Cataluña: situación prerrevolucionaria
Un gran empresario ya multiusos: electricidad, petróleo, servicios… y un político, Manuel Valls, que está fabricando con grandes dificultades un partido nacional (nacional de España, no de Cataluña), han advertido directa e indirectamente a Sánchez, por viajero interpuesto, la misma apreciación: «Cataluña vive una situación prerrevolucionaria». La respuesta confidencial ha sido demoledora: «No azucemos más el conflicto». Públicamente ha sido aún más meliflua. Marlaska -ya denominado en el argot madrileño «Pequeño Marlaska»- se ha limitado a expresarse así: «Bueno, sí: los independentistas ponen en tela de juicio el Estado de Derecho». O sea un pellizco de monja que a los insurrectos, Torra y Torrent aquí, Puigdemont de fuga permanente, les ha traído exactamente por una higa.
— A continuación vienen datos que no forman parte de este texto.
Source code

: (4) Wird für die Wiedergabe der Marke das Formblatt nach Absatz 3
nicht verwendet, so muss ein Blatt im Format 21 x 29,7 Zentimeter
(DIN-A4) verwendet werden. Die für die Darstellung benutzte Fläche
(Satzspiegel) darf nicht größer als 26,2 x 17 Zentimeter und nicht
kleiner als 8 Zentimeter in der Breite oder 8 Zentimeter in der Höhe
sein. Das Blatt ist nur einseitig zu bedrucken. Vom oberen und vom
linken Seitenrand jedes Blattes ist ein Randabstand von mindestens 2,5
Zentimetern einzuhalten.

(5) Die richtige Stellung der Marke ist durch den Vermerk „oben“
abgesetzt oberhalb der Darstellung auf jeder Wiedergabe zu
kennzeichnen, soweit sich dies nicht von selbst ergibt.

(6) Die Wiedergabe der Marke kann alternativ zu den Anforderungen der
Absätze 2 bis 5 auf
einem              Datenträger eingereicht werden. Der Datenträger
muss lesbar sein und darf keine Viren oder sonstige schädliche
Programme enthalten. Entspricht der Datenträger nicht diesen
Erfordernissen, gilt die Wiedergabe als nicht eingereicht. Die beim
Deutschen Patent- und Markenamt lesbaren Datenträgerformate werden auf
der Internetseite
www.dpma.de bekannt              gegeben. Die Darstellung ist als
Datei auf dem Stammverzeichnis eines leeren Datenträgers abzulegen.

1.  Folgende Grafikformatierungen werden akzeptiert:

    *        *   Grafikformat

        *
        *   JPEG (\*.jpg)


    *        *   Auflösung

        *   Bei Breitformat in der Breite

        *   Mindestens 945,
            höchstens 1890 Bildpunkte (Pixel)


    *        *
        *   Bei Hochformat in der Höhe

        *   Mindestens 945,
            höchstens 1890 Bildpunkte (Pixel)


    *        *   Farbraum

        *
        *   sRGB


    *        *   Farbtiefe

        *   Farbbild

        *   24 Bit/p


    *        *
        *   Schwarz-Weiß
Valls hace meses que pretende a hablar con Sánchez. No se le ha puesto al teléfono. Si lo hubiera hecho tendría ya fresca la advertencia del que fue primer ministro francés: «Antes no podíamos descartar un grupo violento, ahora ya lo tenemos aquí». En plena campaña este grupo, que tiene fuertes concomitancias con los residuos sólidos de ETA, ha recibido el insólito apoyo de todo un Parlamento ignorando que García-Castellón, el juez de una de cal y otra de arena, ha calificado a los sujetos indeseables que pretendían sembrar de bombas Barcelona entera, de «terroristas». Esquerra Republicana de Cataluña mira a otra parte porque piensa que si «estos chicos nos hacen el trabajo sucio la confrontación con España será inevitable». En realidad, Esquerra es una mala imitación del PNV; los gudaris tipo Arzallus, Eguibar y otras hierbas llegaron durante años a un acuerdo tácito con los batasunos: «Vosotros nos limpiáis el terreno y luego vamos nosotros y lo ocupamos».
Sin humillación
Y, ¡tanto que lo han ocupado!: ya se han quedado con todo. Ahora Esquerra aspira a los mismo: a quedarse con todo tras esta campaña electoral y la que venga después de unos comicios regionales. Los empresarios quieren llevarse bien con los socios de Junqueras pero esta vez se han asustado; por eso denuncian que «Cataluña vive un situación prerrevolucionaria». Claro está que, al tiempo, juegan a dos barajas. Lean: este cronista le ha oído afirmar al citado preboste del principio que, textualmente: «No hay que cebarse con los que hace dos años perdieron la rebelión» porque, añadía: «Fíjense: la II Guerra Mundial se produjo porque, tras la anterior, los vencidos fueron humillados». O sea, es para quedarse de piedra.
Y ya en campaña electoral Sánchez no quiere humillar, es decir intervenir gallardamente un autonomía que se ha declarado en «desobediencia civil», porque, quizá, sus congéneres del PSC pueden perder votos acusados de españolismo fascista. Por eso, la increíble ministra de Justicia de Sánchez ha adelantado que el Gobierno va a impugnar las resoluciones del Parlament que ensalzan al terrorismo y pretenden, en otras lindezas, expulsar a la Guardia Civil de Cataluña. Otro pellizco de monja de la novia del ex-juez ahora millonario. Pero la dura realidad se está imponiendo: Cataluña, en situación prerrevolucionaria, tiene que ser la principal estrella de la campaña.